Saturday, October 17, 2015

"We believe [the Feds] committed a crime."

"Larceny and fraud are the ones that spring to mind. Though we suspect a good prosecutor could tag them with counterfeiting and embezzlement, too. Throw in money laundering, conspiracy, and jaywalking – now you’re looking at 10 to 20 in the big house.

The essence of larceny is taking something that doesn’t belong to you without permission. Imagine the poor retiree. He has saved his money all his life. Now, in his twilight years, is he not entitled to his recompense?

But instead of earning a decent rate on his savings, he gets the ultra-low rate that is fiddled by the feds. He gets almost nothing. This is not just an abstract point to be argued by economists. It is theft.

Think of the aging person who had $100,000 saved in 2007. If he had earned 4% a year on his money, he would have earned $28,000 in interest since then. But if he got only 1% (or less), he would be short $21,000.

What happened to it?

Who took it?

There are two parties to robbery – the taker and the takee. We have seen what happened to the victims. They are too busy picking through trash bins to go to the Walmart website. But what about the takers?

They are busy too – lobbying… eating foie gras and caviar… and offering to save the world with increasingly radical monetary policies.
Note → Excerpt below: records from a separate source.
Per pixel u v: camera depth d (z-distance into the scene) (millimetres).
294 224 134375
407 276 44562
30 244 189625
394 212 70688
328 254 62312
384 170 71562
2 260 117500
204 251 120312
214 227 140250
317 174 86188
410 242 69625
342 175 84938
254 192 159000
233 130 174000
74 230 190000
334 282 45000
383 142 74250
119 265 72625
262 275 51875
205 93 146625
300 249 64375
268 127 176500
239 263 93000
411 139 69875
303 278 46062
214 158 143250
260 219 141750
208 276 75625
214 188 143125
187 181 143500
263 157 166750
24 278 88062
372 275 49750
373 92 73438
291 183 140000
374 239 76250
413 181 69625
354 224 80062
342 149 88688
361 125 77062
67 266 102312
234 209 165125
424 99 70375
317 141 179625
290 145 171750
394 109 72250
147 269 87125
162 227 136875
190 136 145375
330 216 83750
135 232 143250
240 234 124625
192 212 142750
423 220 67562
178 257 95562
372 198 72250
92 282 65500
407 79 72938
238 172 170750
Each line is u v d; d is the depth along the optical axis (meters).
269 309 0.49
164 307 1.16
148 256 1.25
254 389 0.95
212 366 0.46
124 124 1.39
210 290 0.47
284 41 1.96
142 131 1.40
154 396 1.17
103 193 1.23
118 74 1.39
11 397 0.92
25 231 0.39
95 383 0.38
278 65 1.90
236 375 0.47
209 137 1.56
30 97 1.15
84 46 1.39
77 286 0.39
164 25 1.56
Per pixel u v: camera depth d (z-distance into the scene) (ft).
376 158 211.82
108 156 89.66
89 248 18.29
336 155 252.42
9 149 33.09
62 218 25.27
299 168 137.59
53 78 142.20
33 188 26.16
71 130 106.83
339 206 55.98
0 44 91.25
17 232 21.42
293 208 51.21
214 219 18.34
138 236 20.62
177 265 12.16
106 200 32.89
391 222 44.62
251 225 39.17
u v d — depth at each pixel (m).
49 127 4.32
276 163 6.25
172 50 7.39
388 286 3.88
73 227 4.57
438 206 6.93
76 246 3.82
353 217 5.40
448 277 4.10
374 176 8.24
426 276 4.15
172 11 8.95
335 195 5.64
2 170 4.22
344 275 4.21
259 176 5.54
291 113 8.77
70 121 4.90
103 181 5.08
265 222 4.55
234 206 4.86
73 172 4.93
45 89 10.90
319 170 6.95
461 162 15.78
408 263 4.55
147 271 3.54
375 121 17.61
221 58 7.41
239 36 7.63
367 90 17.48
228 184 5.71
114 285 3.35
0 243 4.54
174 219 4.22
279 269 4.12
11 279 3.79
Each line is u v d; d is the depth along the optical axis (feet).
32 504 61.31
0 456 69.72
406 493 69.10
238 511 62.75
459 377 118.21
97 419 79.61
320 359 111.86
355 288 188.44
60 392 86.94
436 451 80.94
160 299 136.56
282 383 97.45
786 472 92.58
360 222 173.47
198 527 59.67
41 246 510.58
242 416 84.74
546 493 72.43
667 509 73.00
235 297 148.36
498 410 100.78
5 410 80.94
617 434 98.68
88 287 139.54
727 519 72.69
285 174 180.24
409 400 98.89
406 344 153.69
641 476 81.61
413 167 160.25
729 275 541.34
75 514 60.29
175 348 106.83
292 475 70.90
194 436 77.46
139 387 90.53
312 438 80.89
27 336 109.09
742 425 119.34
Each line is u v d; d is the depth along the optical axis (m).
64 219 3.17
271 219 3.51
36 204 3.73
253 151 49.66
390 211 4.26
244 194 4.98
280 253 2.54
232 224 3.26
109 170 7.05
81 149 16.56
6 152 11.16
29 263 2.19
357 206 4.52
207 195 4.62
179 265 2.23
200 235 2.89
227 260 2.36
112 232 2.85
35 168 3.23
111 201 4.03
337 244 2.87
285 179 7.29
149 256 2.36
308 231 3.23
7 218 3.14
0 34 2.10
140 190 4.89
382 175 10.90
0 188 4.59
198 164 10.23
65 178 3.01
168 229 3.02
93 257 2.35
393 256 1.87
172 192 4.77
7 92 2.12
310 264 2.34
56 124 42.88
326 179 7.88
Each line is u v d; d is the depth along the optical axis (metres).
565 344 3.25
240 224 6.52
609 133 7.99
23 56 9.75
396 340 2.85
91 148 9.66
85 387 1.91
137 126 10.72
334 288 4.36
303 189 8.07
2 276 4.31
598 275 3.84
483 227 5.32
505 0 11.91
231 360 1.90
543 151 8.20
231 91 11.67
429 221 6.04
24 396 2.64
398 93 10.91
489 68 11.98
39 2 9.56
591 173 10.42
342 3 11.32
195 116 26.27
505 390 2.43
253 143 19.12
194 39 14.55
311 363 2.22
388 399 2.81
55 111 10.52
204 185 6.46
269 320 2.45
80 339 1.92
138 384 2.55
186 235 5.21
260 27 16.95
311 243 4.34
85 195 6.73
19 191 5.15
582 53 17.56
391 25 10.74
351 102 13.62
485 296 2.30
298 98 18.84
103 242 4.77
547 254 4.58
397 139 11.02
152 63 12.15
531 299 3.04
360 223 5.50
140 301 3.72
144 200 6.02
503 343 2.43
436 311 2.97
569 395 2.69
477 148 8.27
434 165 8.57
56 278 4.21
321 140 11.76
They are, of course, those who pay net interest, not those who earn it.

The U.S. federal government is the biggest debtor in the world (in terms of the total dollar amount owed).

Who gained the most from the federales’ policy?

The federales themselves.

And who else?

The cronies, of course – Wall Street and corporate America. They were rich before the massive intervention began in 2008.
Now, they are much richer.

...The first thing we would undo is the Fed’s control of the financial system.

Let takees get the interest they are entitled to.

And let the takers get what they’ve got coming to them.